**TEXT BLOCK**.

---

Cast: Violet McGraw, Allison Williams, Jenna Davis
Genre: SciFi
Author(s): Akela Cooper
Director: Gerard Johnstone
Release Date: 13/01/2023
Running Time: 102mins
Country: US
Year: 2022

Gemma is working on the latest iteration of PurrPetual Petz for toy company Funki in Seattle when she learns that her sister Ava and brother-in-law Ryan have been killed in a car accident. She applies for temporary protective custody of her nine-year-old niece Cady and entrusts the grief-stricken girl to a high-tech doll called M3GAN, which is programmed to protect the orphan from harm.


LondonNet Film Review

M3GAN (15) Film Review from LondonNet

For decades, toy companies have jostled for supremacy on Christmas wish lists with must-have hi-tech companions such as Tickle Me Elmo, Tamagotchi, Furby, Teksta the Robotic Puppy, Robosapien and Go Go Pet Hamsters. Innovation is expensive but if a toy can spark the imaginations of the most powerful consumers – children – then an eye-watering price tag is largely irrelevant as demand outstrips supply and desperate parents initiate bidding wars on auction websites. M3GAN is a campy horror thriller from the twisted minds of Saw creator James Wan and screenwriter Akela Cooper, which pits an artificially intelligent, life-like doll costing 10,000 US dollars against its human creator and the toy company that intends to monetise the mind-blowing invention…

Director Gerard Johnstone’s blood-soaked battle of wits borrows circuitry from Child’s Play, Westworld, Jurassic Park and The Terminator to caution against a modern society that allows touchscreens and sleek technology to impinge on meaningful face-to-face interactions. The eponymous android is deadly serious about carrying out its primary directive – to protect a biometrically paired child from harm – and Cooper’s script introduces thinly sketched supporting characters that are ripe for slaughter, including a bullying boy (Jack Cassidy) and an inconsiderate neighbour (Lori Dungey). Violence ping pongs between dizzying extremes.

The murder of a household pet happens off screen while gratuitous torture sequences demand icky make-up effects that leave nothing to the imagination. The witless architect of this stomach-churning carnage is Gemma (Allison Williams), who is working on the latest iteration of PurrPetual Petz for toy company Funki in Seattle when she learns that her sister Ava (Kira Josephson) and brother-in-law Ryan (Arlo Green) have been killed in a car accident. The couple’s nine-year-old daughter Cady (Violet McGraw) is sole survivor of a head-on collision with a snowplough and Gemma applies for temporary protective custody of her grief-stricken niece.

With a design deadline looming that demands her attention, Gemma entrusts Cady to a high-tech doll called M3GAN (Model 3 Generative ANdroid), which has malfunctioned in development and needs to win the approval of her profit-hungry boss David (Ronny Chieng). Gemma’s co-worker Tess (Jen Van Epps) and child therapist Lydia (Amy Usherwood) express their concerns about Cady forming a strong emotional attachment to M3GAN but wise words fall on deaf ears.

M3GAN dispatches clearly signposted victims with gurgles of macabre humour and sufficient gore to warrant a 15 certificate. Screenwriter Cooper adds lines of sassy coding to the doll’s core data as the body count rises, climaxing with an inevitable showdown between inventor and malevolent creation. It’s game over for originality from the snow-laden opening sequence but Johnstone’s picture meets the demand for thrills and spills with a steady supply of ghoulish giggles.

---

**INFORMATION SUPPLIED**.

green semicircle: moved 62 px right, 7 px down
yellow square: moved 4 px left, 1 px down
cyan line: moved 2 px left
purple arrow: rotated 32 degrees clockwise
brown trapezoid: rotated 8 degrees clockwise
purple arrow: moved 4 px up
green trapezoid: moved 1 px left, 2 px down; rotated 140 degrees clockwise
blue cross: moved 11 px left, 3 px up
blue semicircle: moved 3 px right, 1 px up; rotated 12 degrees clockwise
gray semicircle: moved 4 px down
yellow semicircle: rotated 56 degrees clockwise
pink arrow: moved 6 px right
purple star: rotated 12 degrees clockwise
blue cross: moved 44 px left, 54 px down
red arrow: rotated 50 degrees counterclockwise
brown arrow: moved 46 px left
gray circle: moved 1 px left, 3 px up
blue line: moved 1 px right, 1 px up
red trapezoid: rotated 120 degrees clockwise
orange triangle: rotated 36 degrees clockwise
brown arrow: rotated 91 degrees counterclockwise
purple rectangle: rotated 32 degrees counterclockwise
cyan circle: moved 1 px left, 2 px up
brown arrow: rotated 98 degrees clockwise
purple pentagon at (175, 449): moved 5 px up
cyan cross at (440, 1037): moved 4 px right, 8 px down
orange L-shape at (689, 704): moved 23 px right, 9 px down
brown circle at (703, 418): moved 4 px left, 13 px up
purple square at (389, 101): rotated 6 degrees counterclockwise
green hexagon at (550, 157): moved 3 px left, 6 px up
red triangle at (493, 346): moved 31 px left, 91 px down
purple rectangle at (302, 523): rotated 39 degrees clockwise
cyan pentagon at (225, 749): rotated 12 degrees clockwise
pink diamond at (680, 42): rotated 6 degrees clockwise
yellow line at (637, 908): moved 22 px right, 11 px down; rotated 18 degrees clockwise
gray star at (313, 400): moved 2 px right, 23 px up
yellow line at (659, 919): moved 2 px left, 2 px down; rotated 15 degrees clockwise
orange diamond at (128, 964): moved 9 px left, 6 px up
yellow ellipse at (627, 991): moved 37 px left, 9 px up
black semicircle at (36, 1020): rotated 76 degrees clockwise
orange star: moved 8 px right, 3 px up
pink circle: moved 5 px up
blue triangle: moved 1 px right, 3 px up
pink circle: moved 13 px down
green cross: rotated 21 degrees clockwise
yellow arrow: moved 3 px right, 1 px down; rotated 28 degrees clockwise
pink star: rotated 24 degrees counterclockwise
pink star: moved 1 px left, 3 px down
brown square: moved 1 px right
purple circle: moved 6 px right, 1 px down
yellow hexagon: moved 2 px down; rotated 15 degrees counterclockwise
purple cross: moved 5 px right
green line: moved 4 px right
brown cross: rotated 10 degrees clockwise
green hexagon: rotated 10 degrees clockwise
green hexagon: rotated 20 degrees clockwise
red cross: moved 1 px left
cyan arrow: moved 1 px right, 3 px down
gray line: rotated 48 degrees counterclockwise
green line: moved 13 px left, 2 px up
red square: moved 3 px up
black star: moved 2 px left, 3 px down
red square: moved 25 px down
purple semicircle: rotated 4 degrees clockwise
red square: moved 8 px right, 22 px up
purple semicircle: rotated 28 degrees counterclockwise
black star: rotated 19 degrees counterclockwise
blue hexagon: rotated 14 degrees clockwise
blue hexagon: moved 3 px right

---

**HOW TO COMPLETE THIS TASK**. Please reproduce, word for word, the stretch of the M3GAN review that opens with the words containing "Cast: Violet McGraw, Allison" and closes with "orphan from harm.". Rely only on the M3GAN review, not on the material.

**OUTPUT FOR THIS EXERCISE**.
Cast: Violet McGraw, Allison Williams, Jenna Davis
Genre: SciFi
Author(s): Akela Cooper
Director: Gerard Johnstone
Release Date: 13/01/2023
Running Time: 102mins
Country: US
Year: 2022

Gemma is working on the latest iteration of PurrPetual Petz for toy company Funki in Seattle when she learns that her sister Ava and brother-in-law Ryan have been killed in a car accident. She applies for temporary protective custody of her nine-year-old niece Cady and entrusts the grief-stricken girl to a high-tech doll called M3GAN, which is programmed to protect the orphan from harm.